I have 8 18650 batteries for use on my Reo's and the one frustration is ensuring all the batteries are used and cycled equally. I came across this on the web which looks was 3D printed. Does anyone have access to a 3D printer that could make one for me? Really looks neat.

http://www.thingiverse.com/thing:215741

Reactions: Like 2 | Winner 2


----------



## Ashley A

That looks quite cool although I think I'd mix them up with carrying batteries around as backup and charging them at different times for different devices.


----------



## stevie g

@vaalboy I also have 8 and would find this extremely helpful.


----------



## zadiac

Ask me again in 3 months when I have my 3D printer...lol


----------



## Rob Fisher

Oh wow! Such a good idea!

Reactions: Agree 1


----------



## Andre

That would be a winner!


----------



## Dubz

Indeed a must have for the armies of batteries that some of us have .


----------



## ET

Gonna take ages to 3d print methinks, but will ask the hobby shop next to work


----------



## Necris

It may be ghetto,but the first thing that came to mind was a retail lip ice/balm dispenser

Reactions: Like 2 | Creative 3


----------



## stevie g

the hobby ship is going to need the schematics.


----------



## Andre

Sprint said:


> the hobby ship is going to need the schematics.

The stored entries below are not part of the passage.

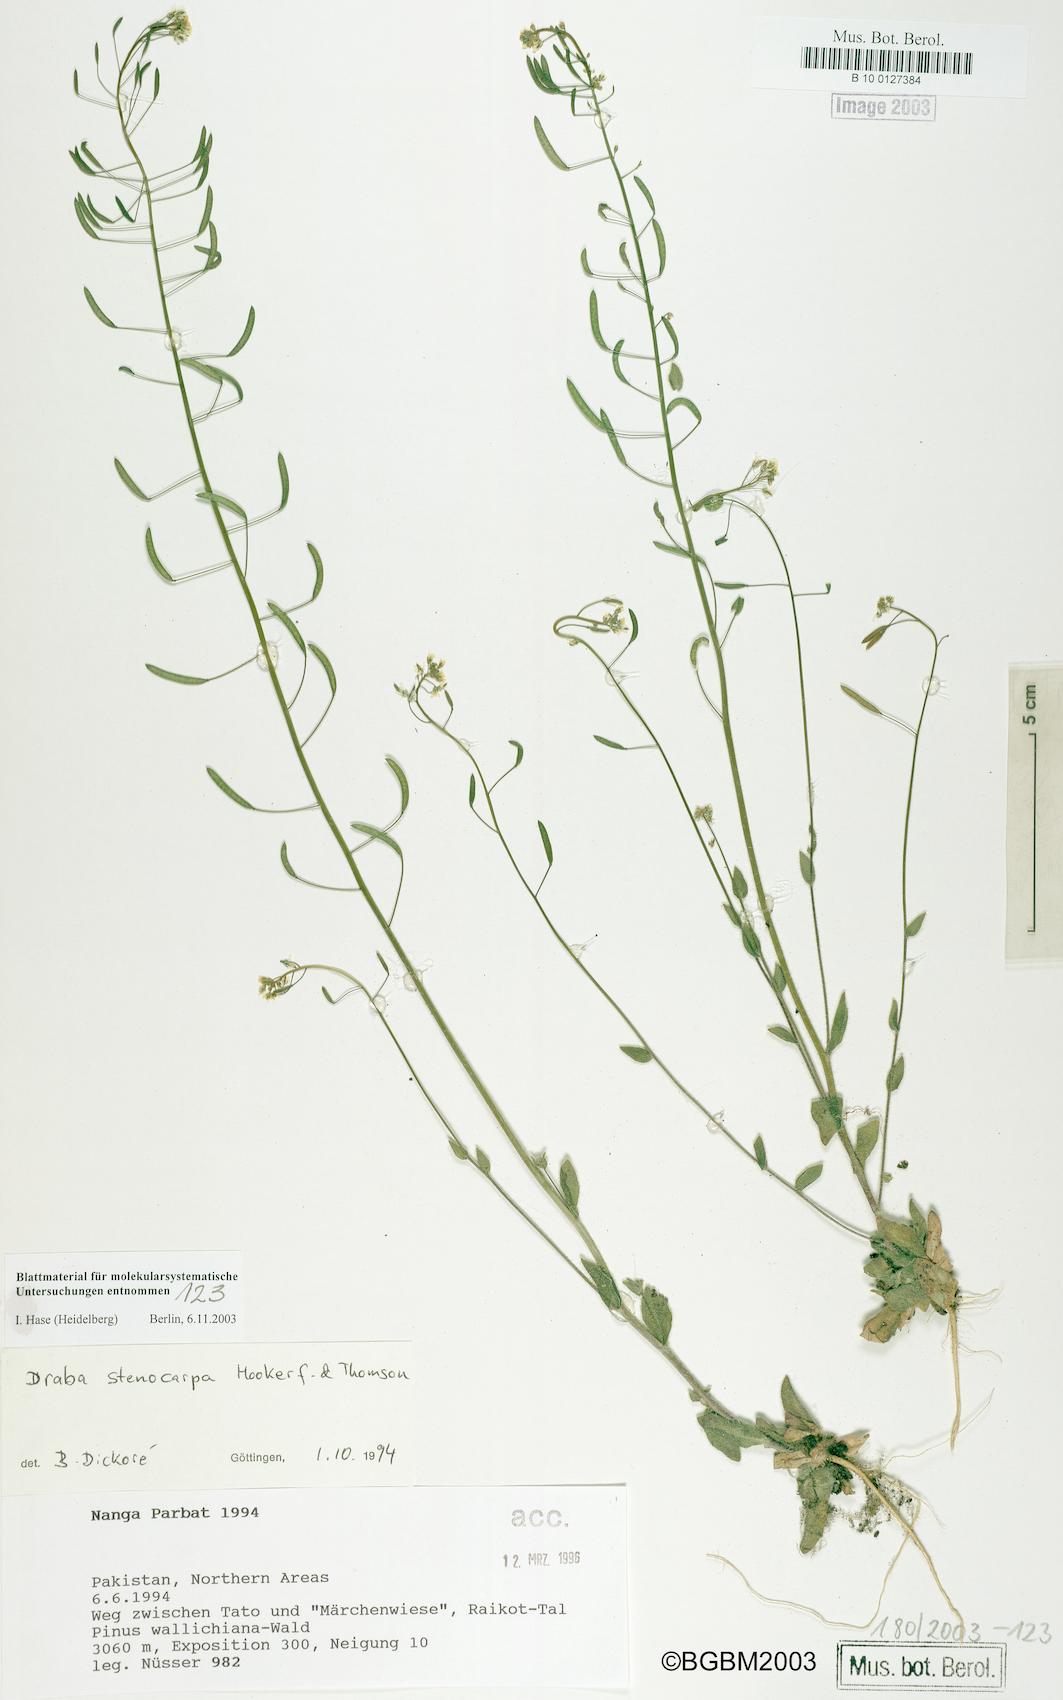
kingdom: Plantae
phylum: Tracheophyta
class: Magnoliopsida
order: Brassicales
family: Brassicaceae
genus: Draba
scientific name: Draba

Think you can download the file from the link in the OP.


----------



## Silver

@vaalboy - that is a cool idea and i think it will add value
Cycling the batts is also something I like doing
At the moment i just put the freshly charged batts in a line in a plastic holder, standing upright. Newly charged ones go at the back of the line. So that way I try give them all an equal chance to push electrons in the Reo...


----------



## Keyaam

Is there a 18500 version?


----------



## zadiac

Keyaam said:


> Is there a 18500 version?



With 3D printing you can resize as you wish. This can be resized to take any battery you want.


----------



## Alex

Ice cream sticks and wood glue would also work. I've been getting some practice with kids school projects.


Message sent via tapatalk

Reactions: Like 2 | Funny 4


----------



## Silver

Alex said:


> Ice cream sticks and wood glue would also work. I've been getting some practice with kids school projects.
> 
> 
> Message sent via tapatalk



Show us your creation when its done @Alex!

Reactions: Like 1


----------